Different clinical, laboratory, neuroimaging and electrophysiological methods are used to diagnose patients with MS. A mild to moderate pleocytosis and increased gamma globulins are observed during the CSF test, or oligoclonality during electrophoresis.
Magnetic resonance tomography is the most sensitive method for evidencing MS. There are diagnostic X-ray criteria for dissemination of lesions in time and space. Evidence of dissemination of lesions in space is demonstrated by >1 Т2 lesions present in two of four of the following areas of the CNS: periventricular, juxtacortical, infratentorial, or spinal cord. Dissemination of lesions in time is demonstrated by either a new T2 or contract-enhanced lesion on follow-up MRI. The most typical of all are the lesions located next to the lateral ventricles, corpus callosum or spinal cord. Testing of visual and auditory evoked potentials is also used.

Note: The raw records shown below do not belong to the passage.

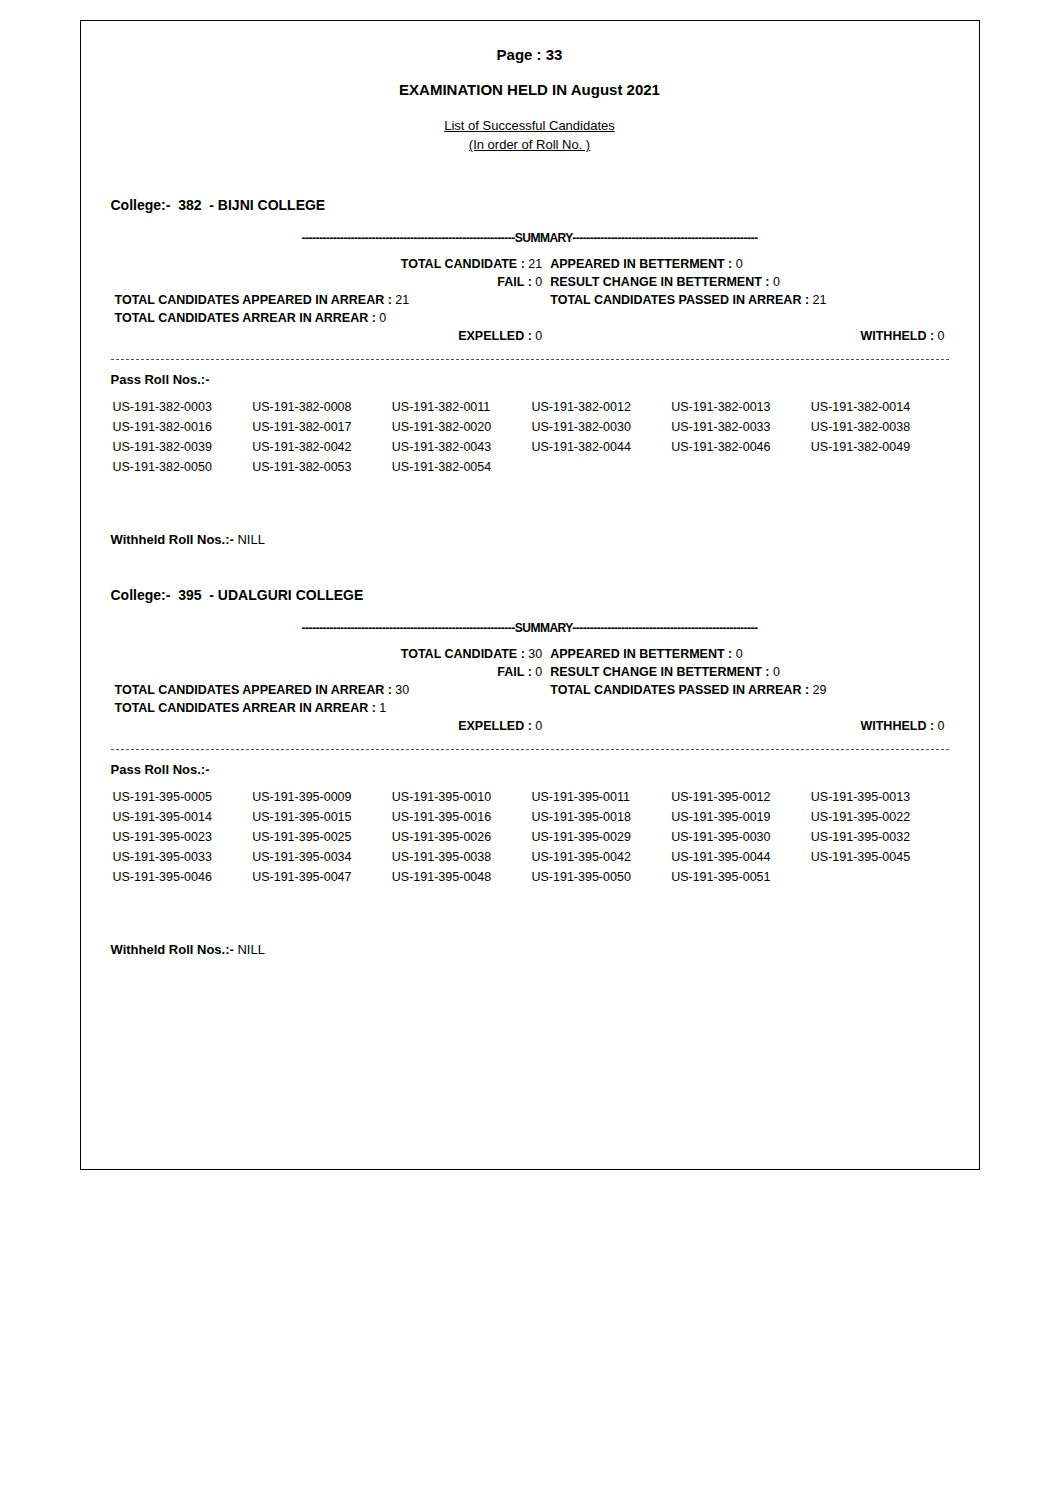Page : 33
EXAMINATION HELD IN August 2021
List of Successful Candidates
(In order of Roll No. )
College:- 382 - BIJNI COLLEGE
-------------------------------------------------------------SUMMARY-----------------------------------------------------
| TOTAL CANDIDATE : 21 | APPEARED IN BETTERMENT : 0 |
| FAIL : 0 | RESULT CHANGE IN BETTERMENT : 0 |
| TOTAL CANDIDATES APPEARED IN ARREAR : 21 | TOTAL CANDIDATES PASSED IN ARREAR : 21 |
| TOTAL CANDIDATES ARREAR IN ARREAR : 0 | |
| EXPELLED : 0 | WITHHELD : 0 |
Pass Roll Nos.:-
| US-191-382-0003 | US-191-382-0008 | US-191-382-0011 | US-191-382-0012 | US-191-382-0013 | US-191-382-0014 |
| US-191-382-0016 | US-191-382-0017 | US-191-382-0020 | US-191-382-0030 | US-191-382-0033 | US-191-382-0038 |
| US-191-382-0039 | US-191-382-0042 | US-191-382-0043 | US-191-382-0044 | US-191-382-0046 | US-191-382-0049 |
| US-191-382-0050 | US-191-382-0053 | US-191-382-0054 | | | |
Withheld Roll Nos.:- NILL
College:- 395 - UDALGURI COLLEGE
-------------------------------------------------------------SUMMARY-----------------------------------------------------
| TOTAL CANDIDATE : 30 | APPEARED IN BETTERMENT : 0 |
| FAIL : 0 | RESULT CHANGE IN BETTERMENT : 0 |
| TOTAL CANDIDATES APPEARED IN ARREAR : 30 | TOTAL CANDIDATES PASSED IN ARREAR : 29 |
| TOTAL CANDIDATES ARREAR IN ARREAR : 1 | |
| EXPELLED : 0 | WITHHELD : 0 |
Pass Roll Nos.:-
| US-191-395-0005 | US-191-395-0009 | US-191-395-0010 | US-191-395-0011 | US-191-395-0012 | US-191-395-0013 |
| US-191-395-0014 | US-191-395-0015 | US-191-395-0016 | US-191-395-0018 | US-191-395-0019 | US-191-395-0022 |
| US-191-395-0023 | US-191-395-0025 | US-191-395-0026 | US-191-395-0029 | US-191-395-0030 | US-191-395-0032 |
| US-191-395-0033 | US-191-395-0034 | US-191-395-0038 | US-191-395-0042 | US-191-395-0044 | US-191-395-0045 |
| US-191-395-0046 | US-191-395-0047 | US-191-395-0048 | US-191-395-0050 | US-191-395-0051 | |
Withheld Roll Nos.:- NILL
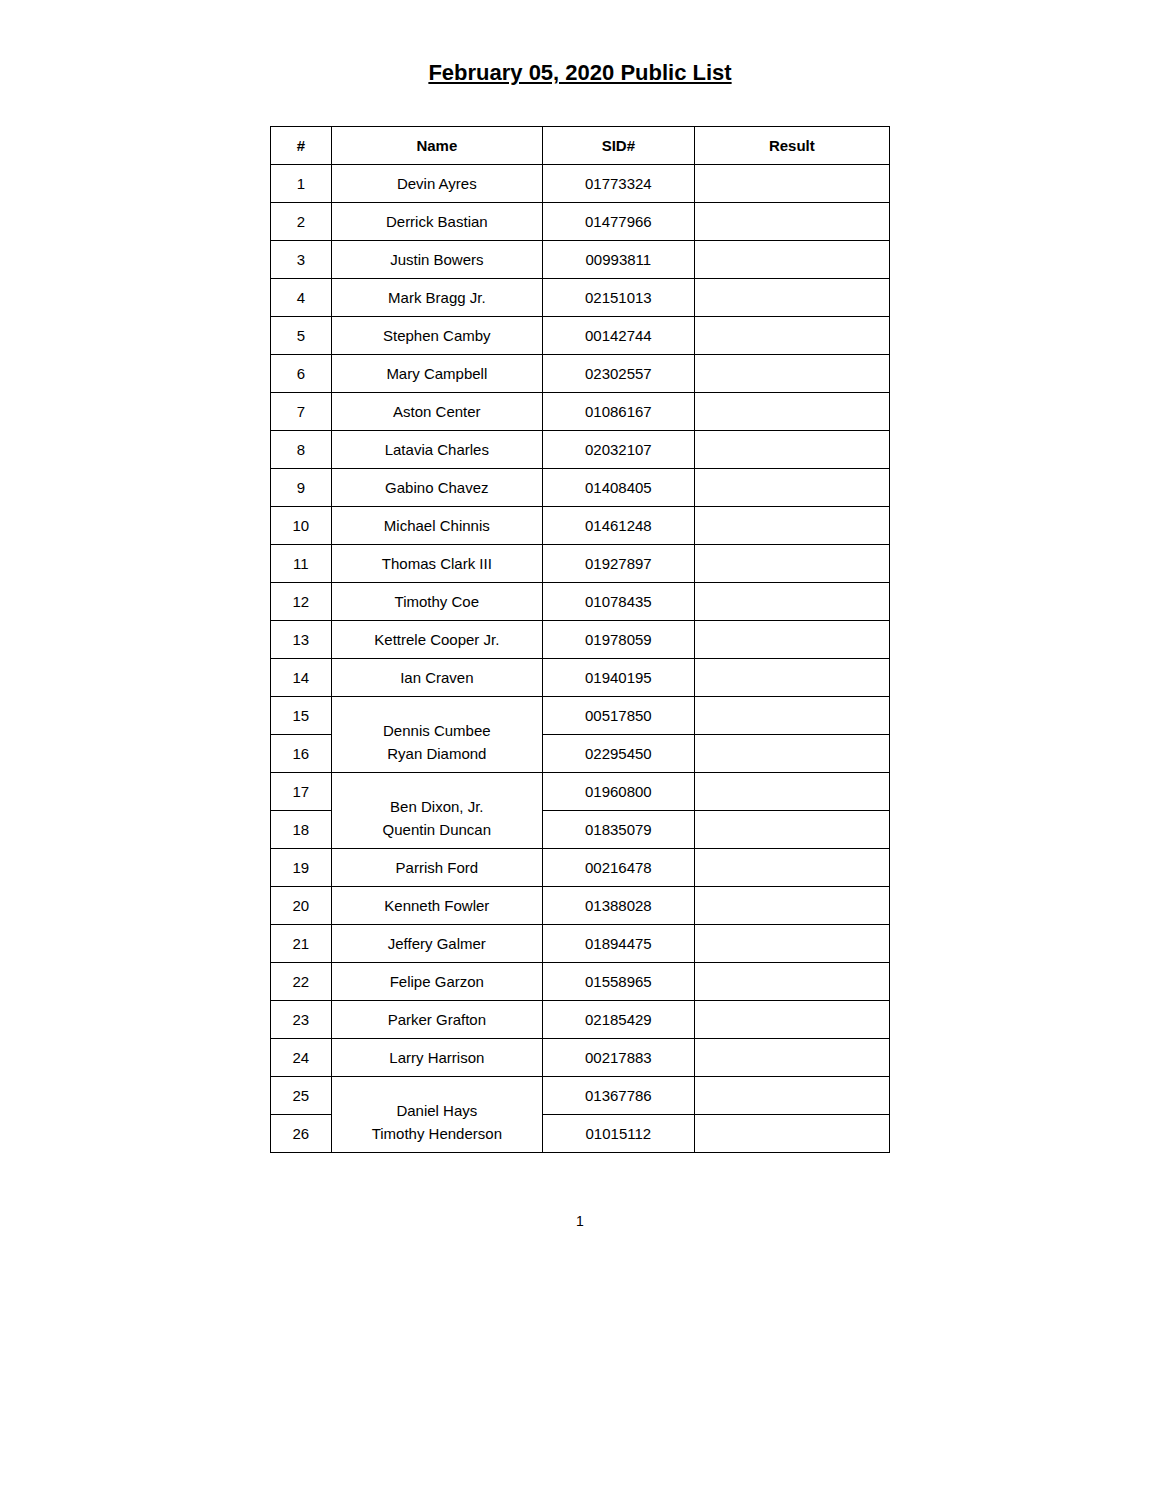February 05, 2020 Public List
| # | Name | SID# | Result |
| --- | --- | --- | --- |
| 1 | Devin Ayres | 01773324 | |
| 2 | Derrick Bastian | 01477966 | |
| 3 | Justin Bowers | 00993811 | |
| 4 | Mark Bragg Jr. | 02151013 | |
| 5 | Stephen Camby | 00142744 | |
| 6 | Mary Campbell | 02302557 | |
| 7 | Aston Center | 01086167 | |
| 8 | Latavia Charles | 02032107 | |
| 9 | Gabino Chavez | 01408405 | |
| 10 | Michael Chinnis | 01461248 | |
| 11 | Thomas Clark III | 01927897 | |
| 12 | Timothy Coe | 01078435 | |
| 13 | Kettrele Cooper Jr. | 01978059 | |
| 14 | Ian Craven | 01940195 | |
| 15 | Dennis Cumbee Ryan Diamond | 00517850 | |
| 16 | 02295450 | |
| 17 | Ben Dixon, Jr. Quentin Duncan | 01960800 | |
| 18 | 01835079 | |
| 19 | Parrish Ford | 00216478 | |
| 20 | Kenneth Fowler | 01388028 | |
| 21 | Jeffery Galmer | 01894475 | |
| 22 | Felipe Garzon | 01558965 | |
| 23 | Parker Grafton | 02185429 | |
| 24 | Larry Harrison | 00217883 | |
| 25 | Daniel Hays Timothy Henderson | 01367786 | |
| 26 | 01015112 | |
1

Differential diagnosis is used with different diseases that can cause multifocal CNS disorders, such as systemic lupus erythematosus, Sjögren's syndrome and other vasculites, neuroborreliosis, spinocerebellar degeneration, strokes, vitamin B12 deficiency, Wegener’s granulomatosis (WG), etc.
The treatment of MS is administered during exacerbations, in between-attack periods, and symptomatically.
MS during exacerbations is treated with corticosteroids (CS). CS have an anti-inflammatory, immunomodulating and brain-blood-barrier stabilizing action. Often the therapy is pulsed at high CS doses (500÷1000 mg i.v.) The treatment regime varies from three to seven days based on the severity of the attack, followed by a CS therapy with dose tapering.
MS in between-attack periods is treated with beta interferons, glatiramer acetate, immunoglobulins, immunomodulators, immunosuppressants. Beta interferons and glatiramer acetate are medications of first choice which modify the course of the disease. The aim is to extend the attack-free period and reduce the number of exacerbations.
The symptomatic treatment is aimed at influencing the spasticity, chronic fatigue, tremor, pelvic floor dysfunction, pain. Physiotherapy and rehabilitation have an important role in MS therapy.